This upcoming Monday begins the big round of testing here. Despite doing everything in my powers to assuage their fears, you can always see just a little bit (or a lot) of terror in the eyes of third graders as they walk into school that first testing day. Unlike fourth and fifth graders who have at least experienced this whole circus before, third graders are experiencing the whole thing for the first time. Their sweet, friendly teacher is now forced to go into robot mode where all she can say is “Sorry, I can’t help you with that. Just try your best.”, the room looks stark and uninviting, and the test packet begins to look more like a paperback copy of Moby Dick in their terrified eyes.
As they sit down on Monday to begin this process, I wish I could hug them and help them and support them. There are so many things “not in the script” that I wish I could say. These are just a few:
1) This is incredibly unfair to you, and I am sorry. Every year there is some poor sweet child in the bathroom throwing up out of sheer fear of this assessment. No matter how hard we try to take the pressure off, there are outside forces pushing it right back down their throats. There is no lawmaker standing there on testing day seeing the terror and anxiety. No government representative holding back the hair of the little girl in the bathroom who is so worried that she can’t keep her breakfast in. The only one there is her teacher who does her best to calm those fears, have the nurse clean her up, and then hands her the giant test anyways. I get that schools need to be accountable. I am all for that. However, I am not so sure we need to be stressing out 8-year old kids in the process. We talk about wanting to improve education, but what good does this process do if we are creating a generation of broken, anxious adults?
2) No matter what, I still think you are amazing and bound to do great things. One of the most common questions I get in the days leading up to the test is, “What happens if I don’t pass…do I have to do third grade again?” I answer it least a half dozen times, and it still wears on their minds. Every year we have the discussion early in the year about failure being a learning opportunity, but let’s be honest, when it comes to testing, this just isn’t the case. They don’t get to review their mistakes and learn from them. Instead, they get the shame of being a “failure” and days upon days spent working in their area of difficulty. Talk about a broken system. This is it. If you want to increase graduation rates and send more kids to college, they need to love school and learning. I’m trying really hard to do that in the classroom, lawmakers. Quit killing my momentum.

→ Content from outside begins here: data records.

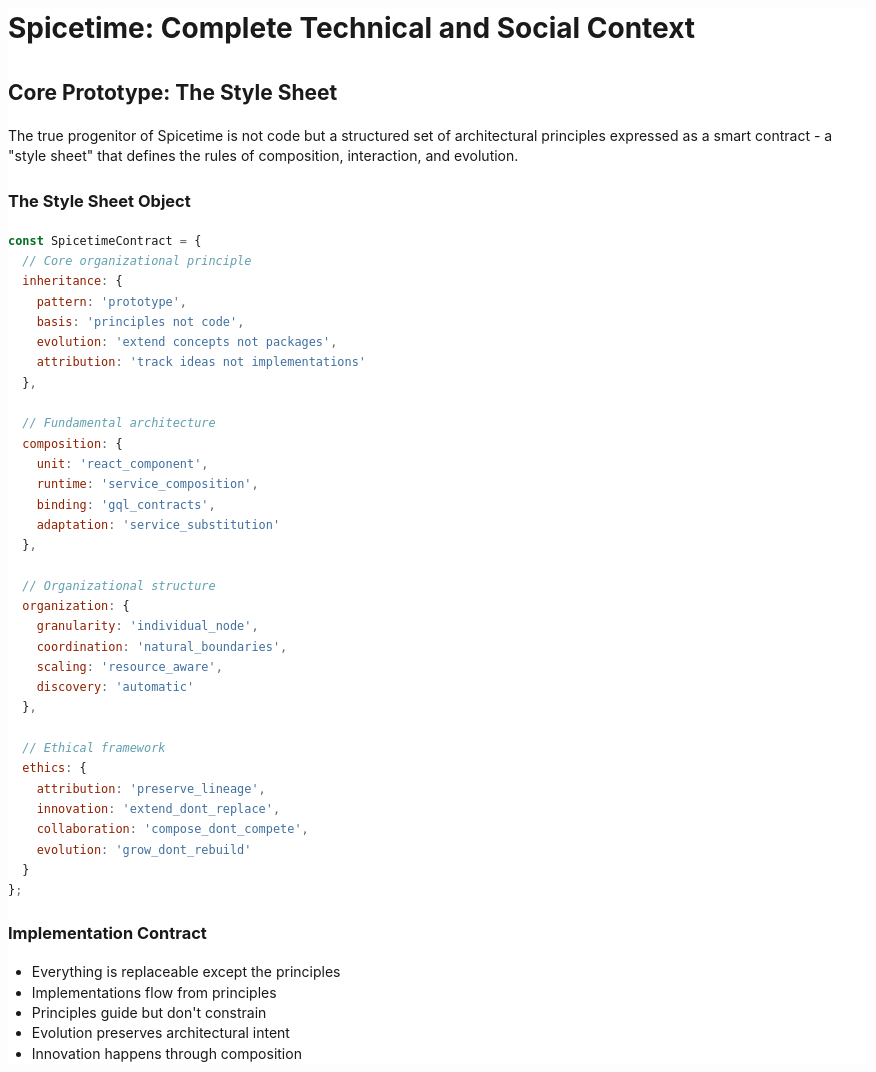 # Spicetime: Complete Technical and Social Context

## Core Prototype: The Style Sheet

The true progenitor of Spicetime is not code but a structured set of architectural principles expressed as a smart contract - a "style sheet" that defines the rules of composition, interaction, and evolution.

### The Style Sheet Object
```javascript
const SpicetimeContract = {
  // Core organizational principle
  inheritance: {
    pattern: 'prototype',
    basis: 'principles not code',
    evolution: 'extend concepts not packages',
    attribution: 'track ideas not implementations'
  },

  // Fundamental architecture
  composition: {
    unit: 'react_component',
    runtime: 'service_composition',
    binding: 'gql_contracts',
    adaptation: 'service_substitution'
  },

  // Organizational structure
  organization: {
    granularity: 'individual_node',
    coordination: 'natural_boundaries',
    scaling: 'resource_aware',
    discovery: 'automatic'
  },

  // Ethical framework
  ethics: {
    attribution: 'preserve_lineage',
    innovation: 'extend_dont_replace',
    collaboration: 'compose_dont_compete',
    evolution: 'grow_dont_rebuild'
  }
};
```

### Implementation Contract
- Everything is replaceable except the principles
- Implementations flow from principles
- Principles guide but don't constrain
- Evolution preserves architectural intent
- Innovation happens through composition
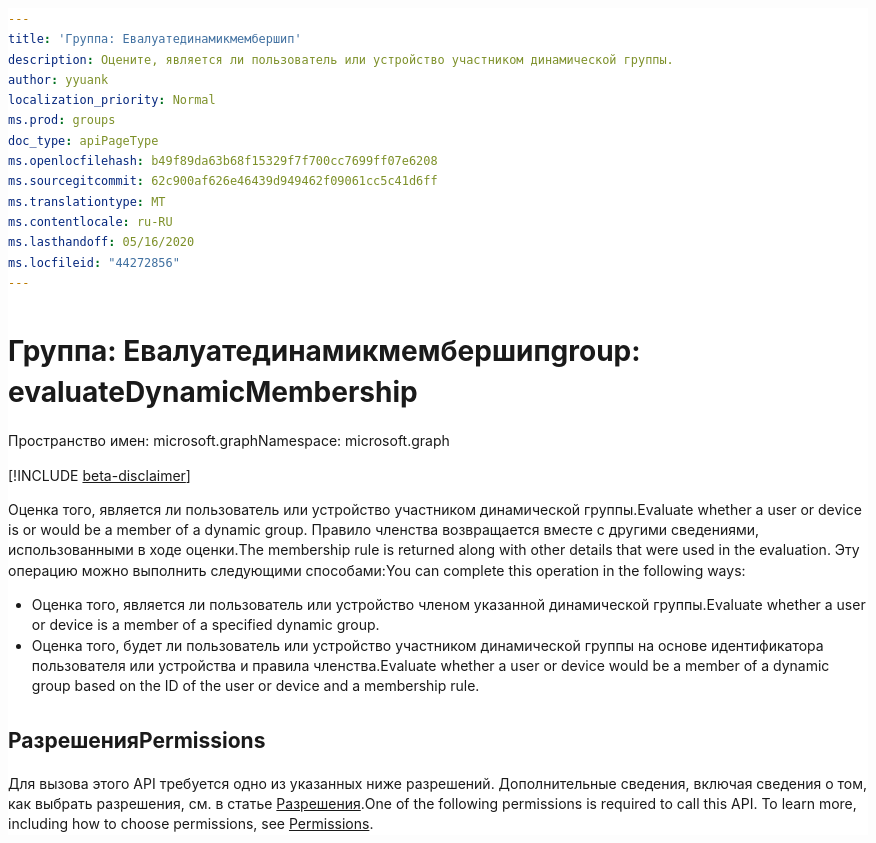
 ```yaml
---
title: 'Группа: Евалуатединамикмембершип'
description: Оцените, является ли пользователь или устройство участником динамической группы.
author: yyuank
localization_priority: Normal
ms.prod: groups
doc_type: apiPageType
ms.openlocfilehash: b49f89da63b68f15329f7f700cc7699ff07e6208
ms.sourcegitcommit: 62c900af626e46439d949462f09061cc5c41d6ff
ms.translationtype: MT
ms.contentlocale: ru-RU
ms.lasthandoff: 05/16/2020
ms.locfileid: "44272856"
---
```

# <a name="group-evaluatedynamicmembership"></a><span data-ttu-id="19a6e-103">Группа: Евалуатединамикмембершип</span><span class="sxs-lookup"><span data-stu-id="19a6e-103">group: evaluateDynamicMembership</span></span>

<span data-ttu-id="19a6e-104">Пространство имен: microsoft.graph</span><span class="sxs-lookup"><span data-stu-id="19a6e-104">Namespace: microsoft.graph</span></span>

[!INCLUDE [beta-disclaimer](../../includes/beta-disclaimer.md)]

<span data-ttu-id="19a6e-105">Оценка того, является ли пользователь или устройство участником динамической группы.</span><span class="sxs-lookup"><span data-stu-id="19a6e-105">Evaluate whether a user or device is or would be a member of a dynamic group.</span></span> <span data-ttu-id="19a6e-106">Правило членства возвращается вместе с другими сведениями, использованными в ходе оценки.</span><span class="sxs-lookup"><span data-stu-id="19a6e-106">The membership rule is returned along with other details that were used in the evaluation.</span></span> <span data-ttu-id="19a6e-107">Эту операцию можно выполнить следующими способами:</span><span class="sxs-lookup"><span data-stu-id="19a6e-107">You can complete this operation in the following ways:</span></span> 

- <span data-ttu-id="19a6e-108">Оценка того, является ли пользователь или устройство членом указанной динамической группы.</span><span class="sxs-lookup"><span data-stu-id="19a6e-108">Evaluate whether a user or device is a member of a specified dynamic group.</span></span>  
- <span data-ttu-id="19a6e-109">Оценка того, будет ли пользователь или устройство участником динамической группы на основе идентификатора пользователя или устройства и правила членства.</span><span class="sxs-lookup"><span data-stu-id="19a6e-109">Evaluate whether a user or device would be a member of a dynamic group based on the ID of the user or device and a membership rule.</span></span>

## <a name="permissions"></a><span data-ttu-id="19a6e-110">Разрешения</span><span class="sxs-lookup"><span data-stu-id="19a6e-110">Permissions</span></span>

<span data-ttu-id="19a6e-p102">Для вызова этого API требуется одно из указанных ниже разрешений. Дополнительные сведения, включая сведения о том, как выбрать разрешения, см. в статье [Разрешения](/graph/permissions-reference).</span><span class="sxs-lookup"><span data-stu-id="19a6e-p102">One of the following permissions is required to call this API. To learn more, including how to choose permissions, see [Permissions](/graph/permissions-reference).</span></span>
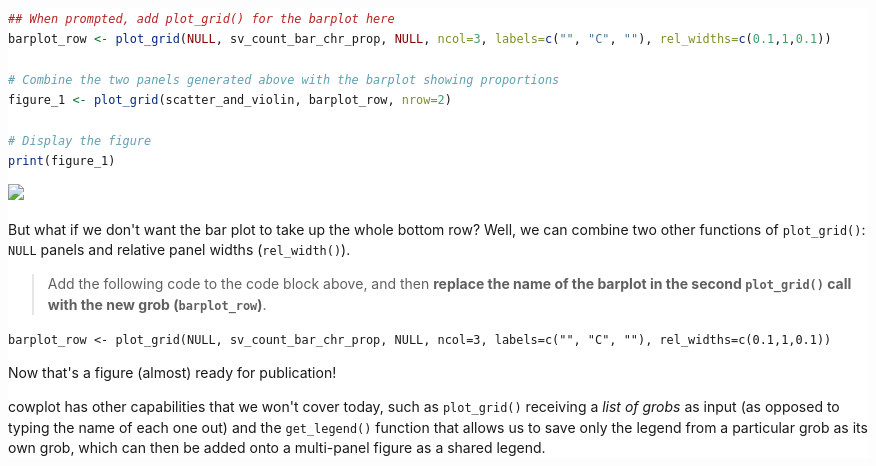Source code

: 
```r
## When prompted, add plot_grid() for the barplot here
barplot_row <- plot_grid(NULL, sv_count_bar_chr_prop, NULL, ncol=3, labels=c("", "C", ""), rel_widths=c(0.1,1,0.1))

# Combine the two panels generated above with the barplot showing proportions
figure_1 <- plot_grid(scatter_and_violin, barplot_row, nrow=2)

# Display the figure
print(figure_1)
```

![](R-workshop-2023-Part3_files/figure-html/multi-panel-2-1.png)

But what if we don't want the bar plot to take up the whole bottom row? Well, we can combine two other functions of `plot_grid()`: `NULL` panels and relative panel widths (`rel_width()`). 

> Add the following code to the code block above, and then **replace the name of the barplot in the second `plot_grid()` call with the new grob (`barplot_row`)**.

```
barplot_row <- plot_grid(NULL, sv_count_bar_chr_prop, NULL, ncol=3, labels=c("", "C", ""), rel_widths=c(0.1,1,0.1))
```

Now that's a figure (almost) ready for publication!

cowplot has other capabilities that we won't cover today, such as `plot_grid()` receiving a *list of grobs* as input (as opposed to typing the name of each one out) and the `get_legend()` function that allows us to save only the legend from a particular grob as its own grob, which can then be added onto a multi-panel figure as a shared legend.

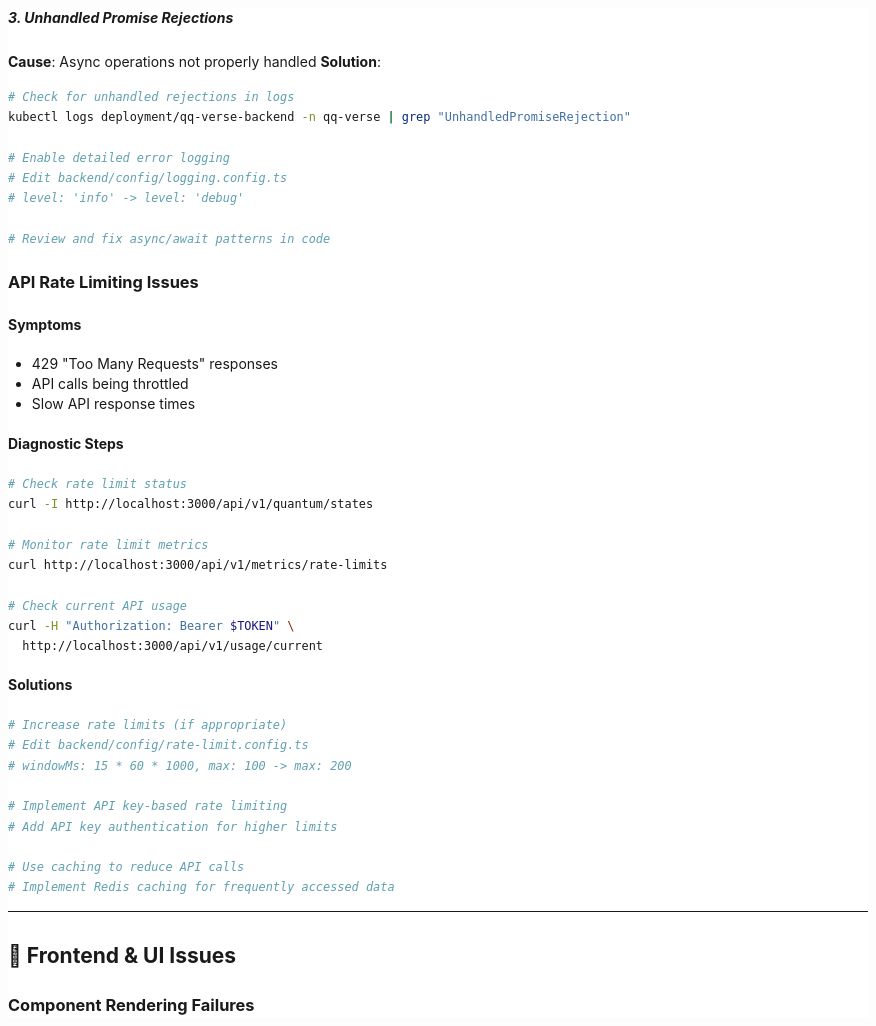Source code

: ##### 3. Unhandled Promise Rejections
**Cause**: Async operations not properly handled
**Solution**:
```bash
# Check for unhandled rejections in logs
kubectl logs deployment/qq-verse-backend -n qq-verse | grep "UnhandledPromiseRejection"

# Enable detailed error logging
# Edit backend/config/logging.config.ts
# level: 'info' -> level: 'debug'

# Review and fix async/await patterns in code
```

### API Rate Limiting Issues

#### Symptoms
- 429 "Too Many Requests" responses
- API calls being throttled
- Slow API response times

#### Diagnostic Steps
```bash
# Check rate limit status
curl -I http://localhost:3000/api/v1/quantum/states

# Monitor rate limit metrics
curl http://localhost:3000/api/v1/metrics/rate-limits

# Check current API usage
curl -H "Authorization: Bearer $TOKEN" \
  http://localhost:3000/api/v1/usage/current
```

#### Solutions
```bash
# Increase rate limits (if appropriate)
# Edit backend/config/rate-limit.config.ts
# windowMs: 15 * 60 * 1000, max: 100 -> max: 200

# Implement API key-based rate limiting
# Add API key authentication for higher limits

# Use caching to reduce API calls
# Implement Redis caching for frequently accessed data
```

---

## 🎨 Frontend & UI Issues

### Component Rendering Failures
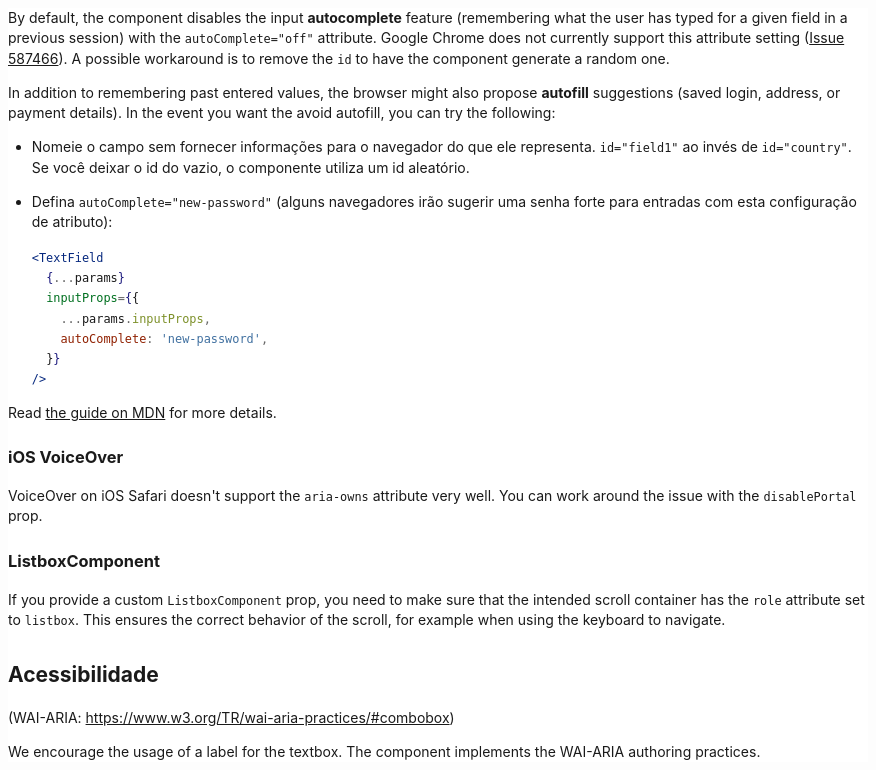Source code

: By default, the component disables the input **autocomplete** feature (remembering what the user has typed for a given field in a previous session) with the `autoComplete="off"` attribute. Google Chrome does not currently support this attribute setting ([Issue 587466](https://bugs.chromium.org/p/chromium/issues/detail?id=587466)). A possible workaround is to remove the `id` to have the component generate a random one.

In addition to remembering past entered values, the browser might also propose **autofill** suggestions (saved login, address, or payment details). In the event you want the avoid autofill, you can try the following:

- Nomeie o campo sem fornecer informações para o navegador do que ele representa. `id="field1"` ao invés de `id="country"`. Se você deixar o id do vazio, o componente utiliza um id aleatório.
- Defina `autoComplete="new-password"` (alguns navegadores irão sugerir uma senha forte para entradas com esta configuração de atributo):

  ```jsx
  <TextField
    {...params}
    inputProps={{
      ...params.inputProps,
      autoComplete: 'new-password',
    }}
  />
  ```

Read [the guide on MDN](https://developer.mozilla.org/en-US/docs/Web/Security/Securing_your_site/Turning_off_form_autocompletion) for more details.

### iOS VoiceOver

VoiceOver on iOS Safari doesn't support the `aria-owns` attribute very well. You can work around the issue with the `disablePortal` prop.

### ListboxComponent

If you provide a custom `ListboxComponent` prop, you need to make sure that the intended scroll container has the `role` attribute set to `listbox`. This ensures the correct behavior of the scroll, for example when using the keyboard to navigate.

## Acessibilidade

(WAI-ARIA: https://www.w3.org/TR/wai-aria-practices/#combobox)

We encourage the usage of a label for the textbox. The component implements the WAI-ARIA authoring practices.
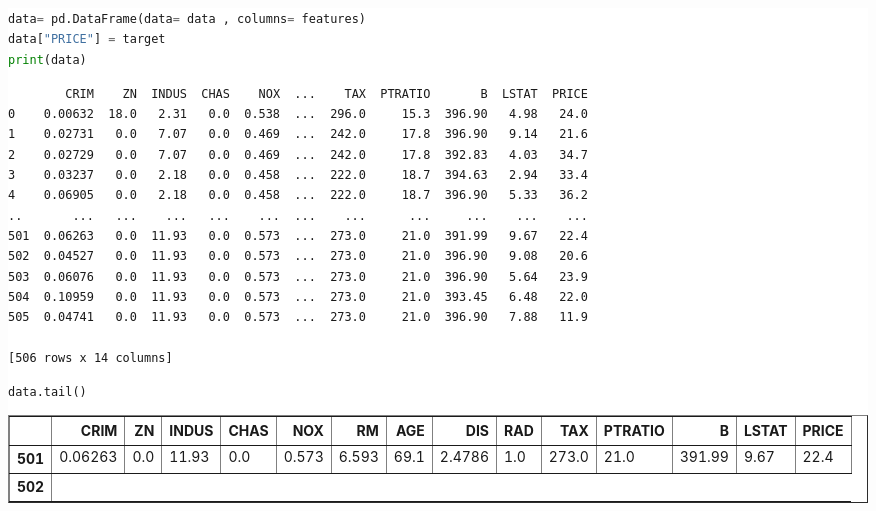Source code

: 
```python
data= pd.DataFrame(data= data , columns= features)
data["PRICE"] = target
print(data)
```

            CRIM    ZN  INDUS  CHAS    NOX  ...    TAX  PTRATIO       B  LSTAT  PRICE
    0    0.00632  18.0   2.31   0.0  0.538  ...  296.0     15.3  396.90   4.98   24.0
    1    0.02731   0.0   7.07   0.0  0.469  ...  242.0     17.8  396.90   9.14   21.6
    2    0.02729   0.0   7.07   0.0  0.469  ...  242.0     17.8  392.83   4.03   34.7
    3    0.03237   0.0   2.18   0.0  0.458  ...  222.0     18.7  394.63   2.94   33.4
    4    0.06905   0.0   2.18   0.0  0.458  ...  222.0     18.7  396.90   5.33   36.2
    ..       ...   ...    ...   ...    ...  ...    ...      ...     ...    ...    ...
    501  0.06263   0.0  11.93   0.0  0.573  ...  273.0     21.0  391.99   9.67   22.4
    502  0.04527   0.0  11.93   0.0  0.573  ...  273.0     21.0  396.90   9.08   20.6
    503  0.06076   0.0  11.93   0.0  0.573  ...  273.0     21.0  396.90   5.64   23.9
    504  0.10959   0.0  11.93   0.0  0.573  ...  273.0     21.0  393.45   6.48   22.0
    505  0.04741   0.0  11.93   0.0  0.573  ...  273.0     21.0  396.90   7.88   11.9
    
    [506 rows x 14 columns]



```python
data.tail()
```
<table border="1" class="dataframe">
  <thead>
    <tr style="text-align: right;">
      <th></th>
      <th>CRIM</th>
      <th>ZN</th>
      <th>INDUS</th>
      <th>CHAS</th>
      <th>NOX</th>
      <th>RM</th>
      <th>AGE</th>
      <th>DIS</th>
      <th>RAD</th>
      <th>TAX</th>
      <th>PTRATIO</th>
      <th>B</th>
      <th>LSTAT</th>
      <th>PRICE</th>
    </tr>
  </thead>
  <tbody>
    <tr>
      <th>501</th>
      <td>0.06263</td>
      <td>0.0</td>
      <td>11.93</td>
      <td>0.0</td>
      <td>0.573</td>
      <td>6.593</td>
      <td>69.1</td>
      <td>2.4786</td>
      <td>1.0</td>
      <td>273.0</td>
      <td>21.0</td>
      <td>391.99</td>
      <td>9.67</td>
      <td>22.4</td>
    </tr>
    <tr>
      <th>502</th>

3) The answer is C. This one test is not worth all those tears of frustration…take a deep breath, bubble in C and move on with the rest of your life. Every single year, at least one student ends up in tears mid-test. It is always that one sweet, sensitive little kiddo who I have spent ALL. YEAR. LONG. building up his confidence. He has come so far…and he is so ready. That is until that super wordy, totally confusing question comes along and throws a wrench in the whole thing. He tries it once, but none of the answers match. He erases vigorously and attacks it again. By the third time you can see the frustration. You wish he could just move on and come back…but that isn’t in his nature. He wants to do it right. By the fourth time he does it, you can see the tears welling up, but what can you do? The test manual doesn’t give you a prompt for this. There isn’t a go-to catch phrase designed to support your students through the stress and frustration of testing. Technically, you aren’t even supposed to go bend down by him and ask if he needs a break….or a tissue. It is always that moment you wish that the lawmakers and testing companies and everyone else could remember these are just kids.
As the district officials peruse the scores and the state determines our accountability rating, it is so hard to think about the fact that to them all of these kids are just a number…a score taken from a single day of their lives. It doesn’t reflect the fact that Johnny is an amazing artist and can, at eight, draw better than most adults I know. It doesn’t reflect that Sophia’s grandmother died the week before the test or that Adam was removed from his home two weeks before or that Monica is waiting on surgery for her brain tumor. How many of us come in at our peak every day?
It doesn’t reflect the fact that in real life the skills that matter most aren’t just paper-based. (I’ve known a lot of smart people who could ace a test but were total jerks.) I know I am not alone in wondering how the system ended up so broken.